Secondly, the accuracy of face recognition is easily affected by occlusion. If the worker’s helmet and face are covered, the recognition performance will be affected. Occlusion is a common problem in computer vision applications because the camera position and Angle are fixed. Workers walking in groups, shoulder-carrying tools, wearing raincoats and contaminated helmets (e.g., mud) can all mask workers’ helmets and faces. By improving the sampling level of live video and increasing the camera arrangement, the problem can be improved and the performance of recognition can be improved.
4.2. Knowledge Contribution
The main contribution of this research is to propose a method of detecting and verifying construction workers’ helmets based on computer vision technology. At present, the identification of construction workers mainly relies on sensors and computer vision. The sensor-based approach mainly detects the location and safety behavior of construction workers by placing sensors on workers or equipment. RFID tags are also commonly used for worker identification and PPE testing. Computer vision is often used to inspect workers’ protective gear. Such as Zhao et al. [46] through the feature extraction of safety helmets and color vests, the identification of safety officials on construction sites is realized. The above methods have some limitations, such as sensor loss, high investment cost, and the resistance of construction personnel to sensors, which limit the development of sensor-based methods. Computational vision technology can distinguish different construction workers, different construction behavior and pedestrian track tracking, but these methods cannot determine the identity of workers, so face recognition is a necessary means of identification of workers. This study presents a new method to verify and detect the identity of workers and safety helmets entering the construction site. The accuracy and recall rate of the algorithm was tested under different visual conditions, which met the requirements of real name system and PPE. These rules have practical application value in engineering. This method can prevent accidents from happening at the source and improve the safety performance of construction sites [47].
5. Conclusions
Academics have been working to reduce the accident rate in the construction industry for years, but it is still one of the most dangerous industries. There are many dangerous areas on the construction site, and the construction environment is noisy and complex. Construction workers with professional safety training are not yet able to guarantee their own lives. Therefore, non-professional construction personnel is more prone to safety accidents when they enter the construction site, so identification is one of the necessary measures to ensure the safety of the site construction. Helmets can protect workers’ heads from penetrating or direct impact, but helmets have not yet achieved 100% protection against head injuries in field accidents. The main reason for this phenomenon is the relaxation of site staff; often enter the construction site without wearing safety.

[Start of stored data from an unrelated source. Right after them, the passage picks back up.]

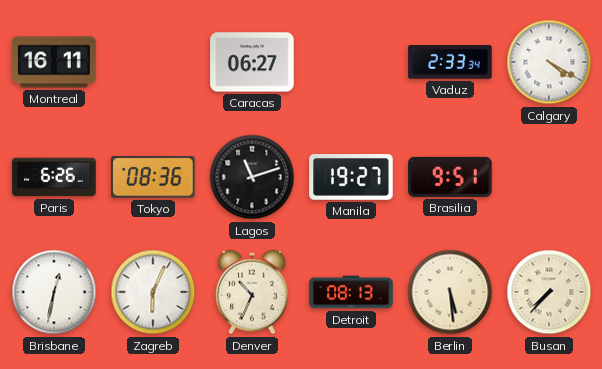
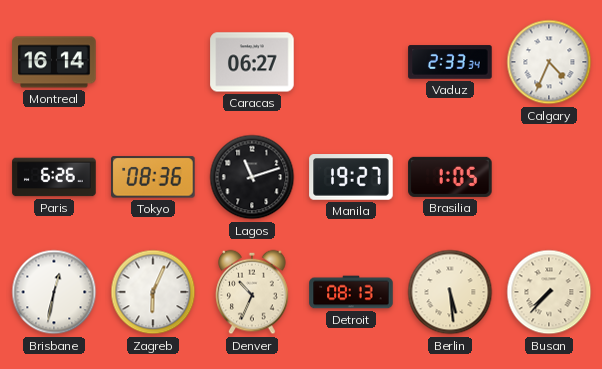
Montreal: 16:11 -> 16:14
Calgary: 4:20 -> 4:34
Brasilia: 9:51 -> 1:05
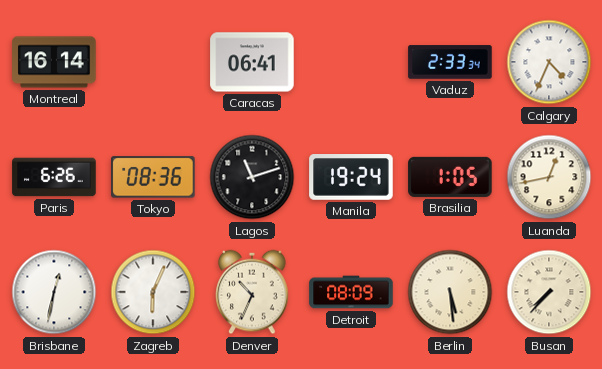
Caracas: 06:27 -> 06:41
Manila: 19:27 -> 19:24
Luanda: none -> 12:43
Detroit: 08:13 -> 08:09
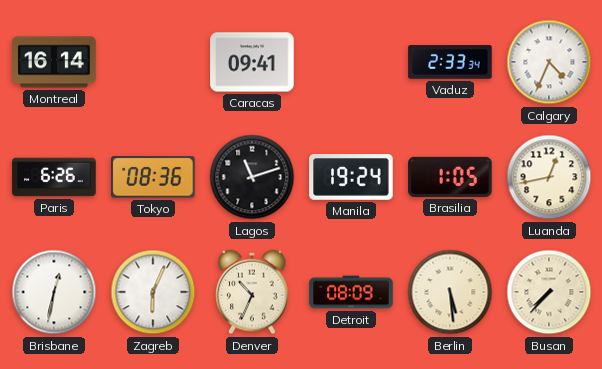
Caracas: 06:41 -> 09:41
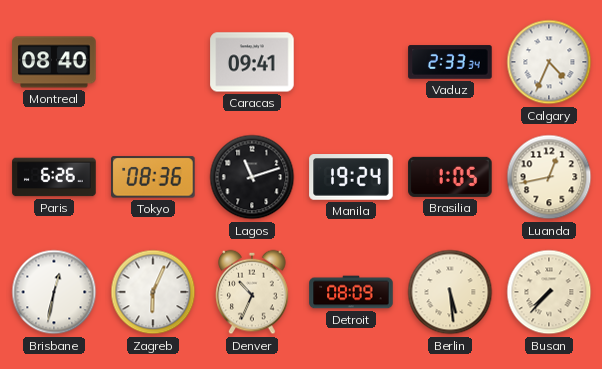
Montreal: 16:14 -> 08:40
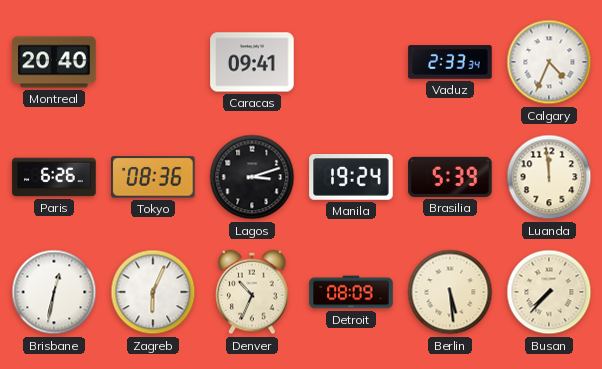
Montreal: 08:40 -> 20:40
Lagos: 11:12 -> 3:12
Brasilia: 1:05 -> 5:39
Luanda: 12:43 -> 11:59
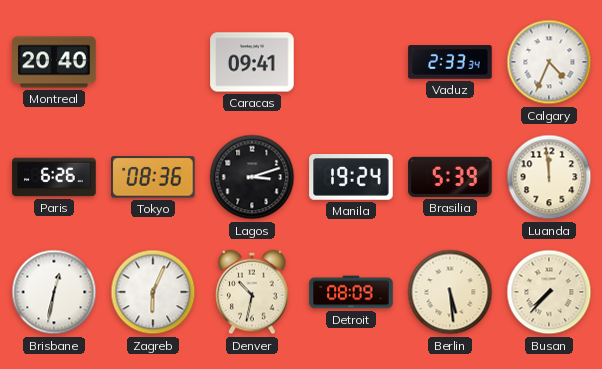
Denver: 10:34 -> 10:32
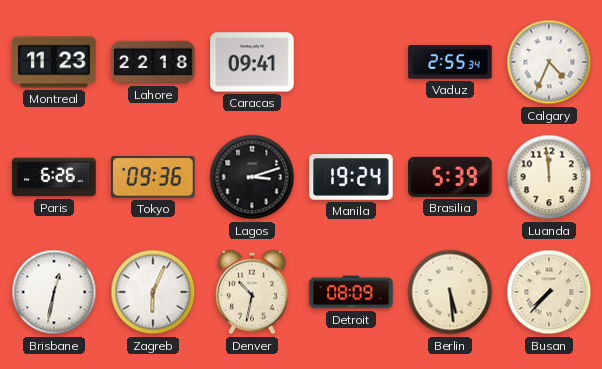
Montreal: 20:40 -> 11:23
Lahore: none -> 22:18
Vaduz: 2:33 -> 2:55
Tokyo: 08:36 -> 09:36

The limitation of this paper is a theoretical one. A research framework of construction worker’s helmet and identity recognition based on computer vision is proposed. This method provides a new method for on-site real-time monitoring and improving the safety management of construction workers.
In future research, this framework will be applied to the actual project to realize the identity identification and helmet detection of construction personnel on the construction site and integrate this information into the real-time safety management system to improve the safety management level on the site.